When it happened, i lost someone i had depended on for so long. It doesn't mean i clung to him for everything, but it was a comfort to know that there was someone who was always there, ready to listen, willing to help, caring for me...It was to me, losing an emotional support. And i found out i didn't really know how to handle it. I tried hard to boost myself up, doing things to make myself happy, keeping myself occupied, but it's much easier theoretically. I became depressed, i lost a lot of enthusiasm for everything, i moped around always, never feeling properly happy. It seems very dumb, especially when i know i have wonderful friends, and a loving family. But sometimes, it's hard to remind ourselves of how lucky we are, how blessed we are when we are absorbed in our worries. It was a very trying time, and very very painful emotionally...

I went thru alot of stages; pain, anger, denial...=) But I am much better now though. I haven't bounced back completely, but at least I am on the road of recovery. Time heals everything...I am just waiting for that time to come sooner than later for me. For now, pain will still be there, but I am learning how to deal with it with better grace. Being sheltered might keep you from harm, but hardships help us in the sense that they teach you, and make you a stronger person if you learn to accept them. As they say, pain, a part of growing up...

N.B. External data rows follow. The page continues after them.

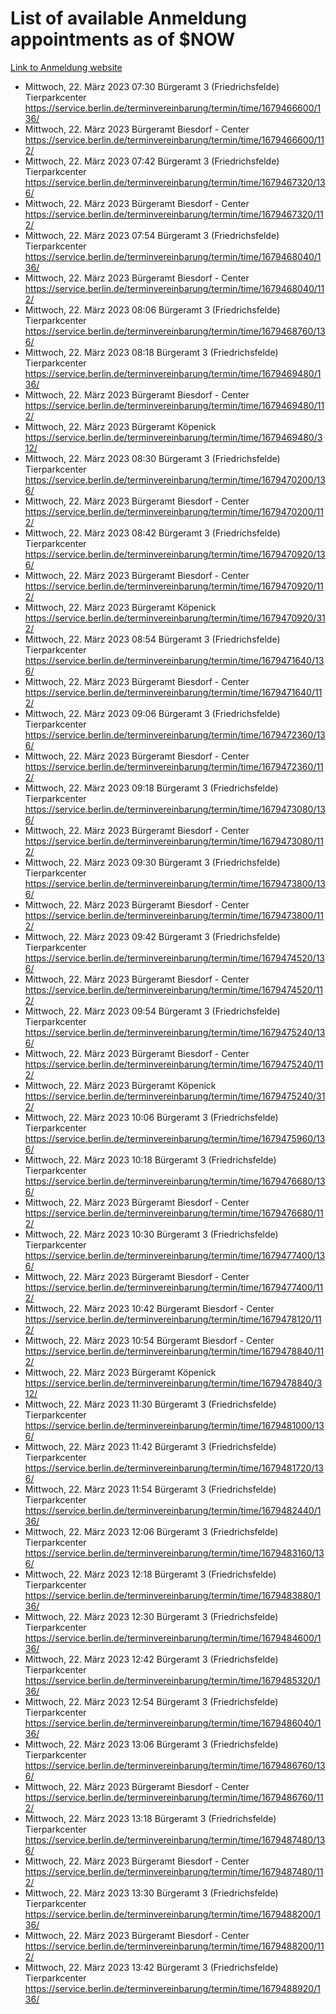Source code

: # List of available Anmeldung appointments as of $NOW
[Link to Anmeldung website](https://service.berlin.de/terminvereinbarung/termin/tag.php?termin=1&anliegen[]=120686&dienstleisterlist=122210,122217,327316,122219,327312,122227,327314,122231,327346,122243,327348,122254,122252,329742,122260,329745,122262,329748,122271,327278,122273,327274,122277,327276,330436,122280,327294,122282,327290,122284,327292,122291,327270,122285,327266,122286,327264,122296,327268,150230,329760,122297,327286,122294,327284,122312,329763,122314,329775,122304,327330,122311,327334,122309,327332,317869,122281,327352,122279,329772,122283,122276,327324,122274,327326,122267,329766,122246,327318,122251,327320,122257,327322,122208,327298,122226,327300&herkunft=http%3A%2F%2Fservice.berlin.de%2Fdienstleistung%2F120686%2F)
- Mittwoch, 22. März 2023 07:30 Bürgeramt 3 (Friedrichsfelde) Tierparkcenter https://service.berlin.de/terminvereinbarung/termin/time/1679466600/136/
- Mittwoch, 22. März 2023  Bürgeramt Biesdorf - Center https://service.berlin.de/terminvereinbarung/termin/time/1679466600/112/
- Mittwoch, 22. März 2023 07:42 Bürgeramt 3 (Friedrichsfelde) Tierparkcenter https://service.berlin.de/terminvereinbarung/termin/time/1679467320/136/
- Mittwoch, 22. März 2023  Bürgeramt Biesdorf - Center https://service.berlin.de/terminvereinbarung/termin/time/1679467320/112/
- Mittwoch, 22. März 2023 07:54 Bürgeramt 3 (Friedrichsfelde) Tierparkcenter https://service.berlin.de/terminvereinbarung/termin/time/1679468040/136/
- Mittwoch, 22. März 2023  Bürgeramt Biesdorf - Center https://service.berlin.de/terminvereinbarung/termin/time/1679468040/112/
- Mittwoch, 22. März 2023 08:06 Bürgeramt 3 (Friedrichsfelde) Tierparkcenter https://service.berlin.de/terminvereinbarung/termin/time/1679468760/136/
- Mittwoch, 22. März 2023 08:18 Bürgeramt 3 (Friedrichsfelde) Tierparkcenter https://service.berlin.de/terminvereinbarung/termin/time/1679469480/136/
- Mittwoch, 22. März 2023  Bürgeramt Biesdorf - Center https://service.berlin.de/terminvereinbarung/termin/time/1679469480/112/
- Mittwoch, 22. März 2023  Bürgeramt Köpenick https://service.berlin.de/terminvereinbarung/termin/time/1679469480/312/
- Mittwoch, 22. März 2023 08:30 Bürgeramt 3 (Friedrichsfelde) Tierparkcenter https://service.berlin.de/terminvereinbarung/termin/time/1679470200/136/
- Mittwoch, 22. März 2023  Bürgeramt Biesdorf - Center https://service.berlin.de/terminvereinbarung/termin/time/1679470200/112/
- Mittwoch, 22. März 2023 08:42 Bürgeramt 3 (Friedrichsfelde) Tierparkcenter https://service.berlin.de/terminvereinbarung/termin/time/1679470920/136/
- Mittwoch, 22. März 2023  Bürgeramt Biesdorf - Center https://service.berlin.de/terminvereinbarung/termin/time/1679470920/112/
- Mittwoch, 22. März 2023  Bürgeramt Köpenick https://service.berlin.de/terminvereinbarung/termin/time/1679470920/312/
- Mittwoch, 22. März 2023 08:54 Bürgeramt 3 (Friedrichsfelde) Tierparkcenter https://service.berlin.de/terminvereinbarung/termin/time/1679471640/136/
- Mittwoch, 22. März 2023  Bürgeramt Biesdorf - Center https://service.berlin.de/terminvereinbarung/termin/time/1679471640/112/
- Mittwoch, 22. März 2023 09:06 Bürgeramt 3 (Friedrichsfelde) Tierparkcenter https://service.berlin.de/terminvereinbarung/termin/time/1679472360/136/
- Mittwoch, 22. März 2023  Bürgeramt Biesdorf - Center https://service.berlin.de/terminvereinbarung/termin/time/1679472360/112/
- Mittwoch, 22. März 2023 09:18 Bürgeramt 3 (Friedrichsfelde) Tierparkcenter https://service.berlin.de/terminvereinbarung/termin/time/1679473080/136/
- Mittwoch, 22. März 2023  Bürgeramt Biesdorf - Center https://service.berlin.de/terminvereinbarung/termin/time/1679473080/112/
- Mittwoch, 22. März 2023 09:30 Bürgeramt 3 (Friedrichsfelde) Tierparkcenter https://service.berlin.de/terminvereinbarung/termin/time/1679473800/136/
- Mittwoch, 22. März 2023  Bürgeramt Biesdorf - Center https://service.berlin.de/terminvereinbarung/termin/time/1679473800/112/
- Mittwoch, 22. März 2023 09:42 Bürgeramt 3 (Friedrichsfelde) Tierparkcenter https://service.berlin.de/terminvereinbarung/termin/time/1679474520/136/
- Mittwoch, 22. März 2023  Bürgeramt Biesdorf - Center https://service.berlin.de/terminvereinbarung/termin/time/1679474520/112/
- Mittwoch, 22. März 2023 09:54 Bürgeramt 3 (Friedrichsfelde) Tierparkcenter https://service.berlin.de/terminvereinbarung/termin/time/1679475240/136/
- Mittwoch, 22. März 2023  Bürgeramt Biesdorf - Center https://service.berlin.de/terminvereinbarung/termin/time/1679475240/112/
- Mittwoch, 22. März 2023  Bürgeramt Köpenick https://service.berlin.de/terminvereinbarung/termin/time/1679475240/312/
- Mittwoch, 22. März 2023 10:06 Bürgeramt 3 (Friedrichsfelde) Tierparkcenter https://service.berlin.de/terminvereinbarung/termin/time/1679475960/136/
- Mittwoch, 22. März 2023 10:18 Bürgeramt 3 (Friedrichsfelde) Tierparkcenter https://service.berlin.de/terminvereinbarung/termin/time/1679476680/136/
- Mittwoch, 22. März 2023  Bürgeramt Biesdorf - Center https://service.berlin.de/terminvereinbarung/termin/time/1679476680/112/
- Mittwoch, 22. März 2023 10:30 Bürgeramt 3 (Friedrichsfelde) Tierparkcenter https://service.berlin.de/terminvereinbarung/termin/time/1679477400/136/
- Mittwoch, 22. März 2023  Bürgeramt Biesdorf - Center https://service.berlin.de/terminvereinbarung/termin/time/1679477400/112/
- Mittwoch, 22. März 2023 10:42 Bürgeramt Biesdorf - Center https://service.berlin.de/terminvereinbarung/termin/time/1679478120/112/
- Mittwoch, 22. März 2023 10:54 Bürgeramt Biesdorf - Center https://service.berlin.de/terminvereinbarung/termin/time/1679478840/112/
- Mittwoch, 22. März 2023  Bürgeramt Köpenick https://service.berlin.de/terminvereinbarung/termin/time/1679478840/312/
- Mittwoch, 22. März 2023 11:30 Bürgeramt 3 (Friedrichsfelde) Tierparkcenter https://service.berlin.de/terminvereinbarung/termin/time/1679481000/136/
- Mittwoch, 22. März 2023 11:42 Bürgeramt 3 (Friedrichsfelde) Tierparkcenter https://service.berlin.de/terminvereinbarung/termin/time/1679481720/136/
- Mittwoch, 22. März 2023 11:54 Bürgeramt 3 (Friedrichsfelde) Tierparkcenter https://service.berlin.de/terminvereinbarung/termin/time/1679482440/136/
- Mittwoch, 22. März 2023 12:06 Bürgeramt 3 (Friedrichsfelde) Tierparkcenter https://service.berlin.de/terminvereinbarung/termin/time/1679483160/136/
- Mittwoch, 22. März 2023 12:18 Bürgeramt 3 (Friedrichsfelde) Tierparkcenter https://service.berlin.de/terminvereinbarung/termin/time/1679483880/136/
- Mittwoch, 22. März 2023 12:30 Bürgeramt 3 (Friedrichsfelde) Tierparkcenter https://service.berlin.de/terminvereinbarung/termin/time/1679484600/136/
- Mittwoch, 22. März 2023 12:42 Bürgeramt 3 (Friedrichsfelde) Tierparkcenter https://service.berlin.de/terminvereinbarung/termin/time/1679485320/136/
- Mittwoch, 22. März 2023 12:54 Bürgeramt 3 (Friedrichsfelde) Tierparkcenter https://service.berlin.de/terminvereinbarung/termin/time/1679486040/136/
- Mittwoch, 22. März 2023 13:06 Bürgeramt 3 (Friedrichsfelde) Tierparkcenter https://service.berlin.de/terminvereinbarung/termin/time/1679486760/136/
- Mittwoch, 22. März 2023  Bürgeramt Biesdorf - Center https://service.berlin.de/terminvereinbarung/termin/time/1679486760/112/
- Mittwoch, 22. März 2023 13:18 Bürgeramt 3 (Friedrichsfelde) Tierparkcenter https://service.berlin.de/terminvereinbarung/termin/time/1679487480/136/
- Mittwoch, 22. März 2023  Bürgeramt Biesdorf - Center https://service.berlin.de/terminvereinbarung/termin/time/1679487480/112/
- Mittwoch, 22. März 2023 13:30 Bürgeramt 3 (Friedrichsfelde) Tierparkcenter https://service.berlin.de/terminvereinbarung/termin/time/1679488200/136/
- Mittwoch, 22. März 2023  Bürgeramt Biesdorf - Center https://service.berlin.de/terminvereinbarung/termin/time/1679488200/112/
- Mittwoch, 22. März 2023 13:42 Bürgeramt 3 (Friedrichsfelde) Tierparkcenter https://service.berlin.de/terminvereinbarung/termin/time/1679488920/136/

Things change, people change, but it doesn't mean you forget the past and try to cover it up. It simply means that you move on, and treasure all the memories.
- Alicia M. Boxler -

Explaining my thoughts =)

Like I said, this is a place for me to pen my thoughts, whatever comes to mind. I don't have a specific theme or anything, because i know i wouldn't be able to keep it up, haha! It's not a journal only about art, or specifically about music, or my views on politics...It's just what i think, thoughts i would like to share, with no one in particular. It's not my way of bragging, or an outlet to cry for sympathy, before anyone judges...So anyway, hope you enjoy reading my "journal". Feel free to leave comments, they are always welcome. But minding your language will always be highly appreciated, =) Take care!